日本では土地の所有権が認められていて、自由に土地を売買できます。また都市計画法や建築基準法などの規制内であれば、自由に建物などを建てることができます。従って、本来なら土地に建物を建てても建てなくても、それは所有者の自由です。
建物を建てた場合、不動産という資産は所有するだけで固定資産税がかります。固定資産税を支払わないと所有者としての義務を果たすことにはなりません。自治体に迷惑がかかります。加えて一度建物を建てたら、存続する限り利用できるという権利を得ると同時に維持管理する義務が発生します。
建物がない土地の場合も、仮に土地の管理をせず雑草が生い茂り、ゴミが不法投棄され、場合によっては動物や不審者の住処となってしまいます。住環境や治安が悪化し、近隣住民にも迷惑がかかることもあるでしょう。
さらに深刻なのが、この問題を放置すると「逃得」のようにどんどん広がり、あっという間に地域全体の問題になることです。
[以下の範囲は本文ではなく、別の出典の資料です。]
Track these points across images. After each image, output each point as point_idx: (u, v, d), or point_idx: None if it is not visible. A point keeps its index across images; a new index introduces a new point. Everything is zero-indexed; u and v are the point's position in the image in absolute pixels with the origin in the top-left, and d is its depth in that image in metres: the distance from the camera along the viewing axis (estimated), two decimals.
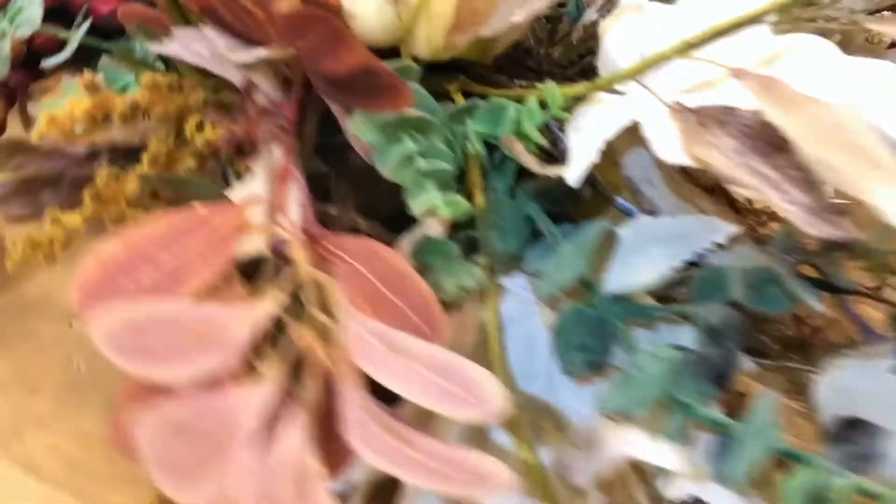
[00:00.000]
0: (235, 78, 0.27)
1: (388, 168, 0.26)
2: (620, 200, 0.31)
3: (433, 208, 0.25)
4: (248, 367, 0.21)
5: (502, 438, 0.27)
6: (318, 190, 0.27)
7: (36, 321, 0.35)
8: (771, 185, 0.23)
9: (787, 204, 0.23)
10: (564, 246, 0.28)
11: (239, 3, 0.24)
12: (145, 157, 0.28)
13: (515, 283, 0.31)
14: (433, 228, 0.29)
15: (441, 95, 0.31)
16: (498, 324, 0.29)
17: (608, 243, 0.29)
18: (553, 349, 0.28)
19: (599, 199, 0.32)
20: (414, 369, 0.22)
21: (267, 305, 0.22)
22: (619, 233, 0.29)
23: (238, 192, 0.25)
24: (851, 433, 0.23)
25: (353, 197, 0.29)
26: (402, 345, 0.22)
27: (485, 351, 0.29)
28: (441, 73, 0.33)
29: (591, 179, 0.32)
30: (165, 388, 0.20)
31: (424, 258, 0.29)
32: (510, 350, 0.29)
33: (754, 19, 0.25)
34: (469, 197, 0.28)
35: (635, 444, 0.25)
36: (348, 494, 0.27)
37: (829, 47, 0.26)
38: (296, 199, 0.25)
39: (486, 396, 0.21)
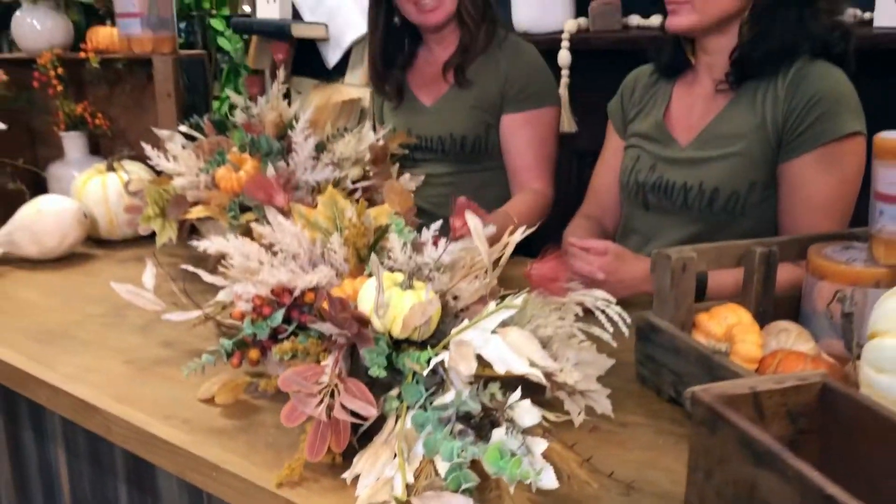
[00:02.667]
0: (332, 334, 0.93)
1: (368, 360, 0.89)
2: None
3: (378, 374, 0.88)
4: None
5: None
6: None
7: None
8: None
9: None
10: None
11: (336, 315, 0.91)
12: None
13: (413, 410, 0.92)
14: (390, 398, 0.92)
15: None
16: (402, 426, 0.90)
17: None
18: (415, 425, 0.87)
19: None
20: None
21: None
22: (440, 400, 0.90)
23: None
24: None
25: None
26: None
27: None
28: (407, 343, 0.97)
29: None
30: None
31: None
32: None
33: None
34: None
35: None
36: None
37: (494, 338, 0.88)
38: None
39: None
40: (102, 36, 1.95)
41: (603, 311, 0.89)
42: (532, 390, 0.95)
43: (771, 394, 0.76)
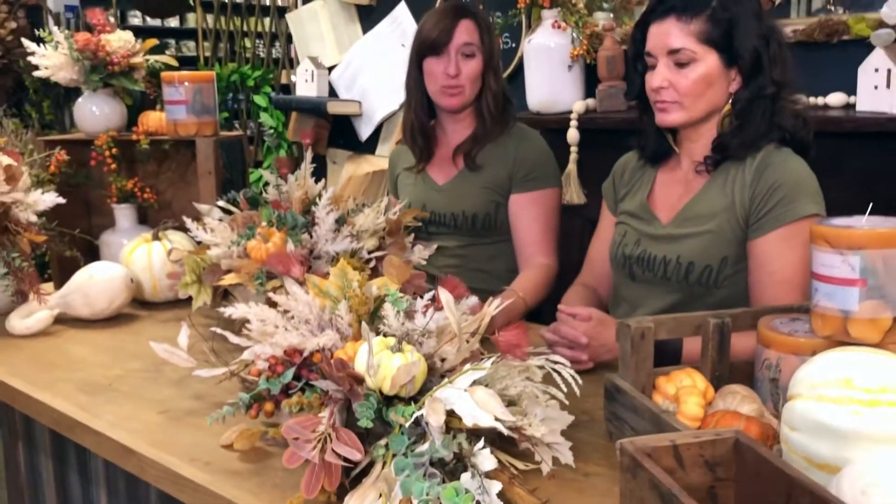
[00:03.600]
0: (335, 391, 1.09)
1: (358, 413, 1.05)
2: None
3: (366, 424, 1.03)
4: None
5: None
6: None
7: None
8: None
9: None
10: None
11: (333, 373, 1.07)
12: None
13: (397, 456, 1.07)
14: (378, 446, 1.08)
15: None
16: (388, 474, 1.05)
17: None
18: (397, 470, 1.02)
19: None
20: None
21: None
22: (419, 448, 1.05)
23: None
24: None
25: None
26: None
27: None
28: (397, 399, 1.12)
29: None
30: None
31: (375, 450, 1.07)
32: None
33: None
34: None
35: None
36: None
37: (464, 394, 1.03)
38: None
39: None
40: (152, 120, 2.18)
41: (559, 373, 1.03)
42: (508, 443, 1.10)
43: (689, 446, 0.90)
この空き家はもはや国家的に取り組むべき問題となってしまったのです。
解体の助成金とは
現在行われている空き家対策に「特定空家等」に認定されるというものがあります。
「特定空家等」とは「空家等対策の推進に関する特別措置法」上、周辺の生活環境に深刻な影響を及ぼしている空き家として、そのまま放置すると著しく危険であり有害となるおそれのある状態、または適切に管理されていないことから著しく景観を損う状態にあると認められる空き家をいいます。
特定空家等になると、住宅用地としての特例が外れるので、固定資産税が上がります。
「税金を上げる」というペナルティで、放置を回避させる意図の制度となっていますが、そもそも管理していないので税金そのものを滞納している空き家も多く、この程度のペナルティでは大きな効果は見込めません。
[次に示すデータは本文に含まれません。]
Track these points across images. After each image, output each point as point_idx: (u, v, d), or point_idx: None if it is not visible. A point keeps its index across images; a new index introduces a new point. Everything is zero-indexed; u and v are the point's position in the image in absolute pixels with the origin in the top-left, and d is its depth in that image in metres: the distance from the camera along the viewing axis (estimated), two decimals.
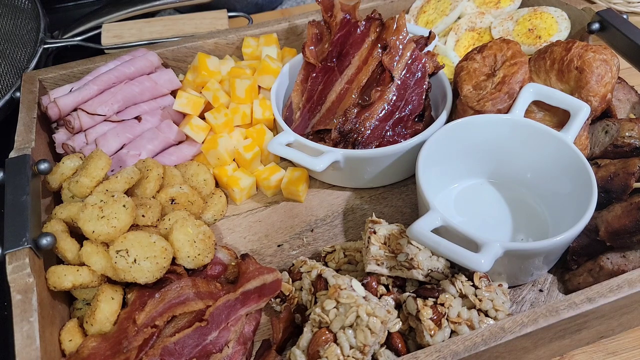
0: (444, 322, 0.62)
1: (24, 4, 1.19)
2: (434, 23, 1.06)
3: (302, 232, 0.84)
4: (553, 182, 0.78)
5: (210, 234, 0.74)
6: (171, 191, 0.80)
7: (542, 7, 1.03)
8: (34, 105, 0.88)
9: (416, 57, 0.88)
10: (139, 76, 0.94)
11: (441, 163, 0.80)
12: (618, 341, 0.71)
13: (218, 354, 0.64)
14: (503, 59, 0.84)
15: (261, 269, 0.71)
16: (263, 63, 0.95)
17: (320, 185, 0.91)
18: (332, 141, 0.86)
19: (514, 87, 0.81)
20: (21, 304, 0.62)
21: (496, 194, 0.84)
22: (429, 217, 0.66)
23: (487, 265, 0.60)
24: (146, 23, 1.16)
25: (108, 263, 0.68)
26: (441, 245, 0.62)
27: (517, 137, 0.80)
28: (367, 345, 0.58)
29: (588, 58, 0.78)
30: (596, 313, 0.61)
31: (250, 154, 0.88)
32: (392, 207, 0.87)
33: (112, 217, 0.68)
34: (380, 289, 0.68)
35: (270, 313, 0.74)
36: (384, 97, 0.86)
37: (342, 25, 0.92)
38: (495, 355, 0.60)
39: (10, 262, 0.64)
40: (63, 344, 0.65)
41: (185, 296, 0.68)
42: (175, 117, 0.94)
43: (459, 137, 0.81)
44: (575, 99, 0.78)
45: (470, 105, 0.82)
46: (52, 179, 0.79)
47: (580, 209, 0.68)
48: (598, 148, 0.81)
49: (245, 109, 0.93)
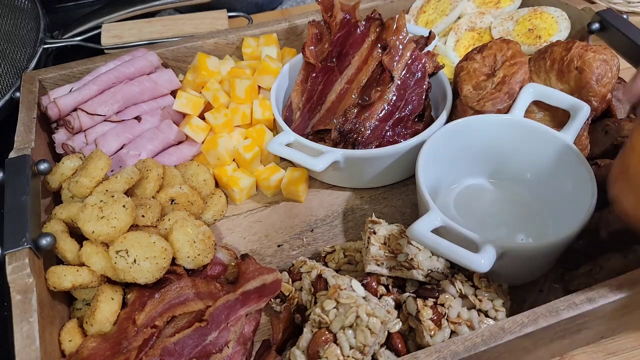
0: (444, 322, 0.62)
1: (24, 4, 1.19)
2: (434, 23, 1.06)
3: (302, 232, 0.84)
4: (553, 182, 0.78)
5: (210, 234, 0.74)
6: (171, 191, 0.80)
7: (542, 7, 1.03)
8: (34, 105, 0.88)
9: (416, 57, 0.88)
10: (138, 76, 0.94)
11: (441, 163, 0.80)
12: (618, 341, 0.71)
13: (218, 354, 0.64)
14: (503, 59, 0.84)
15: (261, 269, 0.71)
16: (263, 63, 0.95)
17: (320, 185, 0.91)
18: (332, 141, 0.86)
19: (514, 87, 0.81)
20: (21, 304, 0.62)
21: (496, 194, 0.84)
22: (428, 217, 0.66)
23: (487, 266, 0.60)
24: (146, 23, 1.16)
25: (108, 263, 0.68)
26: (441, 245, 0.62)
27: (517, 137, 0.80)
28: (367, 345, 0.58)
29: (588, 58, 0.78)
30: (596, 313, 0.61)
31: (250, 154, 0.88)
32: (392, 207, 0.87)
33: (112, 217, 0.68)
34: (380, 289, 0.68)
35: (270, 313, 0.74)
36: (383, 97, 0.86)
37: (342, 25, 0.92)
38: (495, 356, 0.60)
39: (10, 262, 0.64)
40: (63, 344, 0.65)
41: (185, 296, 0.68)
42: (175, 117, 0.94)
43: (458, 137, 0.81)
44: (575, 99, 0.78)
45: (470, 105, 0.82)
46: (52, 179, 0.79)
47: (580, 209, 0.68)
48: (598, 148, 0.81)
49: (245, 109, 0.93)
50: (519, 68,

あまりにも周辺環境に悪影響を与え、緊急性が高い特定空家等は、行政代執行という形で強制的に取り壊すという最終手段に移行します。実際、この事例も増えてきました。
この行政代執行に伴う費用は、本来なら所有者が支払うものですが、自治体の持ち出しとなっている状態が続いているようです。放棄された空き家を結局自治体が片付ける状態が続くと、取り壊し費用が積もり、財政を圧迫することになりかねません。
そこで、取り壊し費用を少しでも行政が個人を助成し、空き家の所有者が自ら片付けを行うことを促す政策が、解体の助成金です。
自治体の助成金例
空き家問題は不動産需要が減少する地方で大きな問題となりつつあり、以下のような自治体で空き家解体の費用の補助や助成を行っています。
- 神奈川県厚木市 老朽空き家解体工事補助金
- 荒川区 老朽空家住宅除却助成事業
- 福生市 空き家解体費用の補助
- 茨城県笠間市 空き家解体撤去補助金
また、ほかの自治体でも「老朽建築物」の建て替え事業として、やはり建物の取り壊しに対して補助や助成を行っています。
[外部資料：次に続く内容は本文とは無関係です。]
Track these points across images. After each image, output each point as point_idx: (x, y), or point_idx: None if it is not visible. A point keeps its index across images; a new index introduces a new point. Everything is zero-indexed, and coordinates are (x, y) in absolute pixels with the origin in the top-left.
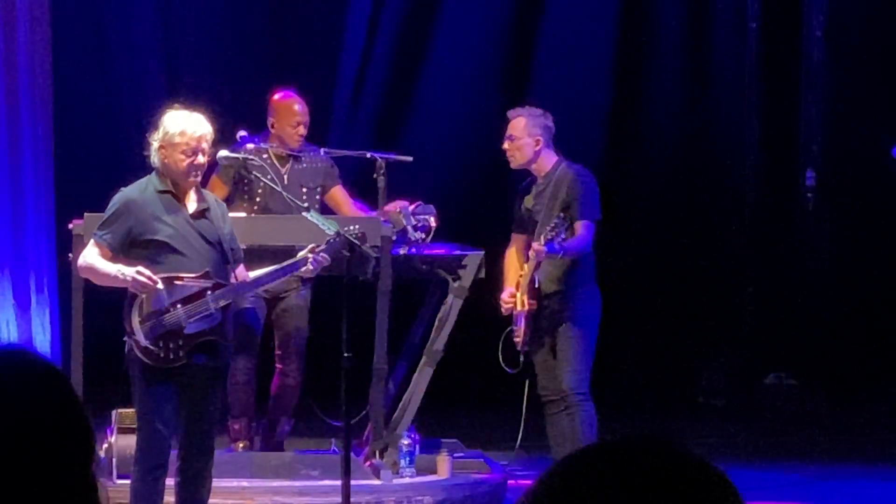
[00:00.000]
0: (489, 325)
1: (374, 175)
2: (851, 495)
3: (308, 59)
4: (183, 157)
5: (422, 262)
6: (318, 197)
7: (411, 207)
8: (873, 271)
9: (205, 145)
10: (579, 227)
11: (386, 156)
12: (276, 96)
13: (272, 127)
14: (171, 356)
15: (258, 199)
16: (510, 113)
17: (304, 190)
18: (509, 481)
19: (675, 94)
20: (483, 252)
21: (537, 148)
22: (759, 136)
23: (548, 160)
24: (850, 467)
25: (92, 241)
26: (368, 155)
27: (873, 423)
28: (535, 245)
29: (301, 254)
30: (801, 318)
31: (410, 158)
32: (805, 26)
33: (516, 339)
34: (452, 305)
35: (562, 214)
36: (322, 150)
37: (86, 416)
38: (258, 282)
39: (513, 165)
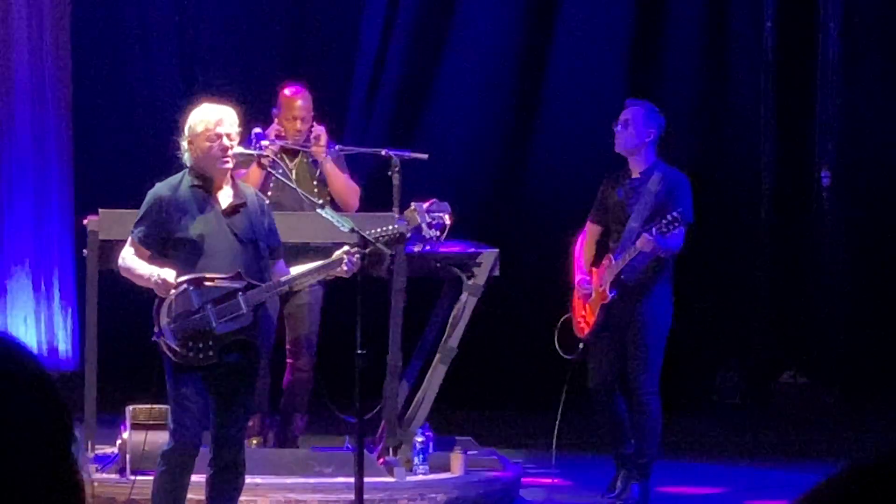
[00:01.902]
0: (504, 323)
1: (389, 172)
2: None
3: (324, 55)
4: (208, 143)
5: (436, 259)
6: (315, 190)
7: (426, 205)
8: (889, 271)
9: (228, 129)
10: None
11: (401, 153)
12: (284, 90)
13: (276, 120)
14: (201, 356)
15: (269, 195)
16: (629, 101)
17: (315, 183)
18: (523, 479)
19: (690, 93)
20: (498, 250)
21: (648, 140)
22: (775, 134)
23: (649, 156)
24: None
25: (129, 239)
26: (383, 152)
27: (888, 422)
28: (646, 236)
29: (336, 254)
30: (817, 317)
31: (426, 156)
32: (821, 24)
33: (583, 326)
34: (467, 303)
35: (680, 209)
36: (336, 147)
37: (61, 399)
38: (290, 281)
39: (617, 149)
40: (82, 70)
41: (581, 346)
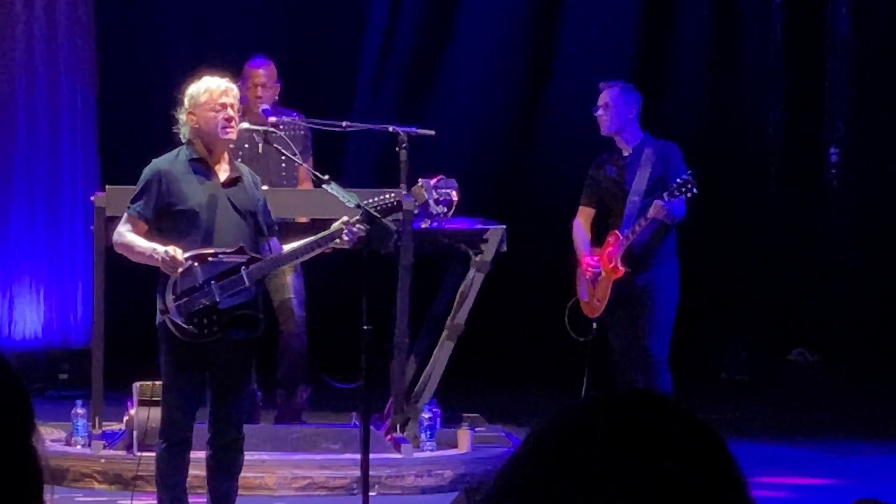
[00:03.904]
0: (511, 299)
1: (397, 149)
2: (875, 471)
3: (333, 33)
4: (213, 113)
5: (443, 236)
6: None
7: (433, 181)
8: None
9: (233, 100)
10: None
11: (408, 129)
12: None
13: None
14: (206, 332)
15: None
16: (604, 84)
17: (283, 158)
18: None
19: (700, 71)
20: (505, 226)
21: (630, 117)
22: (784, 112)
23: (636, 133)
24: (874, 443)
25: (125, 215)
26: (391, 128)
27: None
28: (658, 203)
29: (335, 225)
30: (825, 294)
31: (433, 132)
32: (830, 2)
33: (596, 305)
34: (474, 279)
35: (688, 172)
36: (344, 123)
37: (19, 381)
38: (293, 254)
39: (603, 132)
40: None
41: (595, 326)
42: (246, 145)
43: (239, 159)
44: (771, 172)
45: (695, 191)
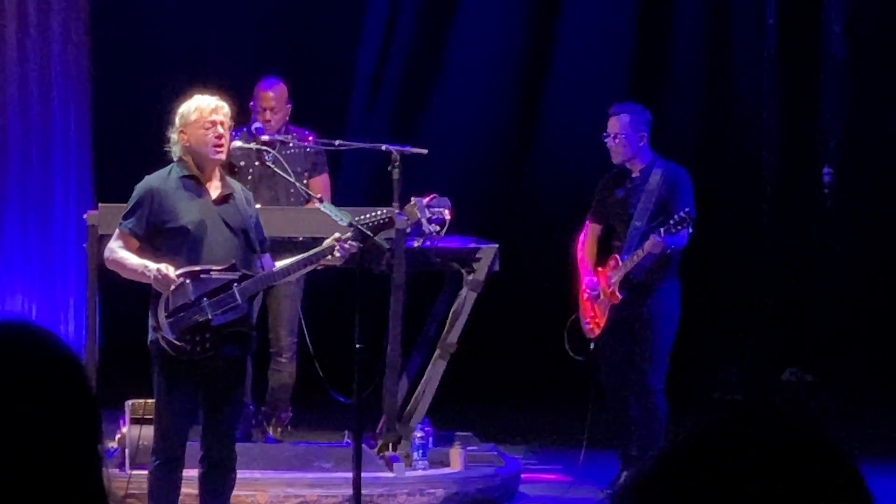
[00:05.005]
0: (504, 318)
1: (389, 167)
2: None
3: (326, 51)
4: (203, 131)
5: (436, 254)
6: (304, 182)
7: (426, 200)
8: (891, 268)
9: (223, 118)
10: None
11: (401, 148)
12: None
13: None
14: (199, 349)
15: (248, 188)
16: (613, 109)
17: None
18: (522, 475)
19: (693, 90)
20: (497, 245)
21: (641, 144)
22: (778, 132)
23: (646, 154)
24: (868, 464)
25: (117, 232)
26: (383, 147)
27: (890, 419)
28: (654, 238)
29: (327, 242)
30: (819, 314)
31: (425, 151)
32: (824, 22)
33: (591, 327)
34: (466, 298)
35: (687, 209)
36: (314, 135)
37: (92, 395)
38: (285, 271)
39: (615, 161)
40: (98, 61)
41: (592, 346)
42: (256, 163)
43: (249, 177)
44: (765, 192)
45: (690, 230)
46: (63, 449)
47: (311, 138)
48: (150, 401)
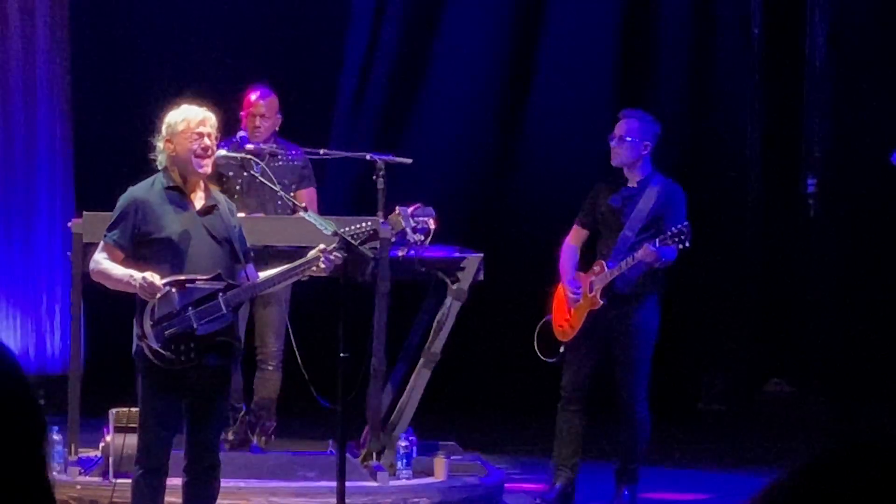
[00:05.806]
0: (488, 327)
1: (374, 177)
2: None
3: (310, 60)
4: (189, 142)
5: (420, 264)
6: (292, 194)
7: (410, 209)
8: (874, 278)
9: (210, 129)
10: None
11: (385, 157)
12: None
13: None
14: (183, 358)
15: (235, 198)
16: (625, 112)
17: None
18: (506, 484)
19: (677, 99)
20: (482, 255)
21: (645, 153)
22: (762, 142)
23: (645, 166)
24: None
25: (101, 244)
26: (368, 156)
27: (873, 430)
28: (648, 247)
29: (312, 253)
30: (802, 324)
31: (410, 160)
32: (808, 33)
33: (568, 330)
34: (451, 308)
35: (685, 223)
36: (301, 150)
37: (35, 399)
38: (270, 282)
39: (614, 163)
40: (80, 73)
41: (562, 349)
42: (245, 173)
43: (238, 187)
44: (748, 202)
45: (687, 244)
46: (5, 450)
47: (294, 152)
48: (134, 409)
この老朽建築物建て替え事業の場合は、木造で耐震性が低い建物が密集している地域での火事や地震での減災を主な目的としています。
そのため直接的には「空き家対策」とはいえないかもしれませんが、取り壊し費用を助成することで、空き家になってしまってからの対策でなく「空き家にならないための対策」と考えられます。
ただし、これらの助成金・補助金交付要件・交付金額は、地方自治体によってさまざまです。
また、市税などを滞納している場合、通常は助成金をもらうことはできません。長年固定資産税も払わず放置してしまった空き家には、補助がない点に注意をする必要があります。
空き家問題の最大の対策は、空き家とならないために、早い段階でその不動産をどうするべきか判断することです。
判断さえすれば、あとはいくらでもその行動を後押ししてくれるサービスや制度があり、今回紹介した行政サービス以外にも民間でもさまざまなサービスが生まれつつあります。以上を踏まえて空き家問題を再度考えてみましょう。